In a press release about the pill, the FDA said,
“The drug is approved for use in adults with a body mass index (BMI) of 30 or greater (obese) or adults with a BMI of 27 or greater (overweight) who have at least one weight-related condition such as high blood pressure (hypertension), type 2 diabetes, or high cholesterol (dyslipidemia).”
The FDA went on to say that Qsymia should not be used during pregnancy, as topiramate, one of the two components of the drug, can cause harm to the fetus, increasing the risk of oral clefts during the first trimester.
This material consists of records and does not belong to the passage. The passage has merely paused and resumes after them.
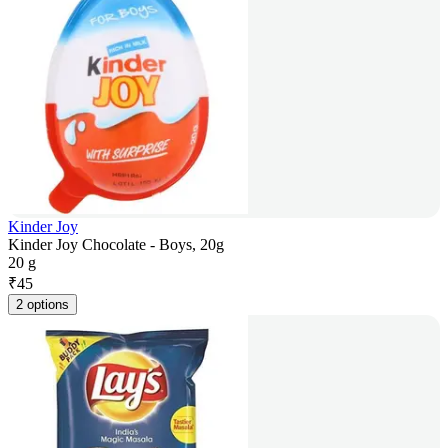
Kinder Joy
Kinder Joy Chocolate - Boys, 20g
20 g
₹
45
2 options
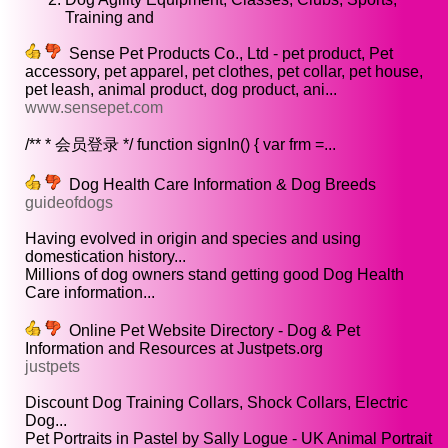
Training and
Sense Pet Products Co., Ltd - pet product, Pet
accessory, pet apparel, pet clothes, pet collar, pet house,
pet leash, animal product, dog product, ani...
www.sensepet.com
/** * 会员登录 */ function signIn() { var frm =...
Dog Health Care Information & Dog Breeds
guideofdogs
Having evolved in origin and species and using
domestication history...
Millions of dog owners stand getting good Dog Health
Care information...
Online Pet Website Directory - Dog & Pet
Information and Resources at Justpets.org
justpets
Discount Dog Training Collars, Shock Collars, Electric
Dog...
Pet Portraits in Pastel by Sally Logue - UK Animal Portrait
Topiramate, which is also known as Topamax, is an anti-convulsant and is used to treat seizures in people who have epilepsy.
The second component of the drug, the diet medication phentermine, is used for a limited period of time to speed weight loss in overweight people who are exercising and eating a low-calorie diet, according to the National Institutes of Health (NIH).
Other side effects of the drug include tingling of the hands and feet, dizziness, insomnia, constipation, altered taste sensation, and dry mouth.
Qsymia is the second prescription weight-loss pill to be approved this year. The first, Belviq, was approved on June 27. Patients using Qsymia experienced more dramatic weight loss than those taking Belviq. With Belviq, patients dropped from 220 to 207 pounds; on Qsymia, patients lost 10 more pounds, dropping from 227 to 204.
Qsymia will be available for purchase in the fourth quarter of this year.